### What you should do
When you reach the line with "power microscopy photomicrograph" in the data below, begin printing lines exactly, and stop once the line with "(IHC) photomicrograph of" has been printed.

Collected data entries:

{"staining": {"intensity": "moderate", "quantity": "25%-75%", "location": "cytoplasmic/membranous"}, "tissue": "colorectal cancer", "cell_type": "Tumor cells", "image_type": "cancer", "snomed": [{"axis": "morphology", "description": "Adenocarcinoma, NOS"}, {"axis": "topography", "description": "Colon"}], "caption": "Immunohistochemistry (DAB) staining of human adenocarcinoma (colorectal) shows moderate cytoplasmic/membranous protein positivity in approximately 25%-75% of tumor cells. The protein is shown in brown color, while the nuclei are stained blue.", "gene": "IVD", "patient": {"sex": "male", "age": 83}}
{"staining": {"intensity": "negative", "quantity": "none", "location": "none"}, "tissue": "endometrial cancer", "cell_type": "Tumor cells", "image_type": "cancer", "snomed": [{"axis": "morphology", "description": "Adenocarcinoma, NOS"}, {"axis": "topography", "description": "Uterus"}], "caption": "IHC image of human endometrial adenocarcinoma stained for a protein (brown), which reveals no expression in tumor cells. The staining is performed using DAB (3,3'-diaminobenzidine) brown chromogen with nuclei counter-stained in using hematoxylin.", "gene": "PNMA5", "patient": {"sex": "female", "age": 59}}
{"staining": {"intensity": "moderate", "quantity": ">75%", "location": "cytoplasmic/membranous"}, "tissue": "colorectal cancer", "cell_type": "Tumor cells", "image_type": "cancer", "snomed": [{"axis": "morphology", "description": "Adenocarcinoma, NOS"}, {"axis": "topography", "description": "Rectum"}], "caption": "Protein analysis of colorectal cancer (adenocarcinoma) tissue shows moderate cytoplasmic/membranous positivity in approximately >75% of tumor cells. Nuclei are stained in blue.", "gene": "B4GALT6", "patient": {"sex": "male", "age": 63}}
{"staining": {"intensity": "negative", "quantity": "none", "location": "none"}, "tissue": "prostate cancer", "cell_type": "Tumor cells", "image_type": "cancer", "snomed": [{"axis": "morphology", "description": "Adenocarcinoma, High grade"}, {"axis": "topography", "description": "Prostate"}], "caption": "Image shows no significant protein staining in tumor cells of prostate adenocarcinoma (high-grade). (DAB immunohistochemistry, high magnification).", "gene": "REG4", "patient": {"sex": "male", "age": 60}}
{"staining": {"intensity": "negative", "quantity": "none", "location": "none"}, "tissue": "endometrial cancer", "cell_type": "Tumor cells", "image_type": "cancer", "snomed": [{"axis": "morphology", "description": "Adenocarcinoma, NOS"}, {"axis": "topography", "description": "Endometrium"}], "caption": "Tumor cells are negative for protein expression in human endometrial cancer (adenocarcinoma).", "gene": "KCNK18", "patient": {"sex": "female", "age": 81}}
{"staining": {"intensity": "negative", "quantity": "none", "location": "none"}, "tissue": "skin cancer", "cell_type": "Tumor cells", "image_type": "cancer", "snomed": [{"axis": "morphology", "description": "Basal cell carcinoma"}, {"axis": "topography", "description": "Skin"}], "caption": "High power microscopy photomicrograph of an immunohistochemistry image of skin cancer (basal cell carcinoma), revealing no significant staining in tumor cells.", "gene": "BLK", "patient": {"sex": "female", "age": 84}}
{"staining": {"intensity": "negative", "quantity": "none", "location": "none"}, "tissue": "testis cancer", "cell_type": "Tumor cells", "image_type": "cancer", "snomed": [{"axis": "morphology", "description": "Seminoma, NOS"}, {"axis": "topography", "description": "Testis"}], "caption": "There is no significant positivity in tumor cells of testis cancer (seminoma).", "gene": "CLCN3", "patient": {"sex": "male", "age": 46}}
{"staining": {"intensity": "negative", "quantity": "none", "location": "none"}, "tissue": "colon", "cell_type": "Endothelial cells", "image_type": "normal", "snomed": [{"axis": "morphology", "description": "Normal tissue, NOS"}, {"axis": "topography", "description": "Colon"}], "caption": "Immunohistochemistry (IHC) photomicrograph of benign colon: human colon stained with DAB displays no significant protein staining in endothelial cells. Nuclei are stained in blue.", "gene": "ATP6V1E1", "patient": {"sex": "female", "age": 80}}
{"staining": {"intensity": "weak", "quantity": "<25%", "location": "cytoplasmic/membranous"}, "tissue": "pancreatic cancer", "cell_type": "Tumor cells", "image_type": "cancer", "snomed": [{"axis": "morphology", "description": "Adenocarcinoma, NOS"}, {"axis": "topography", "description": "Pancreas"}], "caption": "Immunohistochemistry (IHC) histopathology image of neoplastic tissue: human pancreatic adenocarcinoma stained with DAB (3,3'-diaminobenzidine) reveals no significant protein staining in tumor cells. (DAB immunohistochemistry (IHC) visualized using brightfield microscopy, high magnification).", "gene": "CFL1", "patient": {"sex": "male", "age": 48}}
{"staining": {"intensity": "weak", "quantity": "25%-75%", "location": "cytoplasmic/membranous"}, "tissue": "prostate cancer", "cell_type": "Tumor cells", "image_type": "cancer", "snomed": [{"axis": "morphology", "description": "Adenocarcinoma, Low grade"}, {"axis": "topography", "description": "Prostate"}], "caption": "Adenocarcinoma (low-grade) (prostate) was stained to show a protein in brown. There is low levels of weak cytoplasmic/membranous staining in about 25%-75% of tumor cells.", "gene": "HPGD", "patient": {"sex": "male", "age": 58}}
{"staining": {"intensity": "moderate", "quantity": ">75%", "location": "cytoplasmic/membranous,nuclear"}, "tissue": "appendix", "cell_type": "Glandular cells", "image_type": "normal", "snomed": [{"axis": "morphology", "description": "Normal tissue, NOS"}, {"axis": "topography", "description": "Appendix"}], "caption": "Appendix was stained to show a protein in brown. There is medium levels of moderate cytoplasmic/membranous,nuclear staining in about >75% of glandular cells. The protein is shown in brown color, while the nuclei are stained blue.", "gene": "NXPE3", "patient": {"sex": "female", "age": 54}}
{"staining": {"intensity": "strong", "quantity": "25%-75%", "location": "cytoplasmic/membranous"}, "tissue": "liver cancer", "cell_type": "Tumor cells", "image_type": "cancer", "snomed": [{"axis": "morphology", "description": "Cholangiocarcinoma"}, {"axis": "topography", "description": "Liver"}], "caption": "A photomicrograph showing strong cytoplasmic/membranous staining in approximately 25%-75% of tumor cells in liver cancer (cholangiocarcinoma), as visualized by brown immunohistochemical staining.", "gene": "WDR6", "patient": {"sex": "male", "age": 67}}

### Result for this task
{"staining": {"intensity": "negative", "quantity": "none", "location": "none"}, "tissue": "skin cancer", "cell_type": "Tumor cells", "image_type": "cancer", "snomed": [{"axis": "morphology", "description": "Basal cell carcinoma"}, {"axis": "topography", "description": "Skin"}], "caption": "High power microscopy photomicrograph of an immunohistochemistry image of skin cancer (basal cell carcinoma), revealing no significant staining in tumor cells.", "gene": "BLK", "patient": {"sex": "female", "age": 84}}
{"staining": {"intensity": "negative", "quantity": "none", "location": "none"}, "tissue": "testis cancer", "cell_type": "Tumor cells", "image_type": "cancer", "snomed": [{"axis": "morphology", "description": "Seminoma, NOS"}, {"axis": "topography", "description": "Testis"}], "caption": "There is no significant positivity in tumor cells of testis cancer (seminoma).", "gene": "CLCN3", "patient": {"sex": "male", "age": 46}}
{"staining": {"intensity": "negative", "quantity": "none", "location": "none"}, "tissue": "colon", "cell_type": "Endothelial cells", "image_type": "normal", "snomed": [{"axis": "morphology", "description": "Normal tissue, NOS"}, {"axis": "topography", "description": "Colon"}], "caption": "Immunohistochemistry (IHC) photomicrograph of benign colon: human colon stained with DAB displays no significant protein staining in endothelial cells. Nuclei are stained in blue.", "gene": "ATP6V1E1", "patient": {"sex": "female", "age": 80}}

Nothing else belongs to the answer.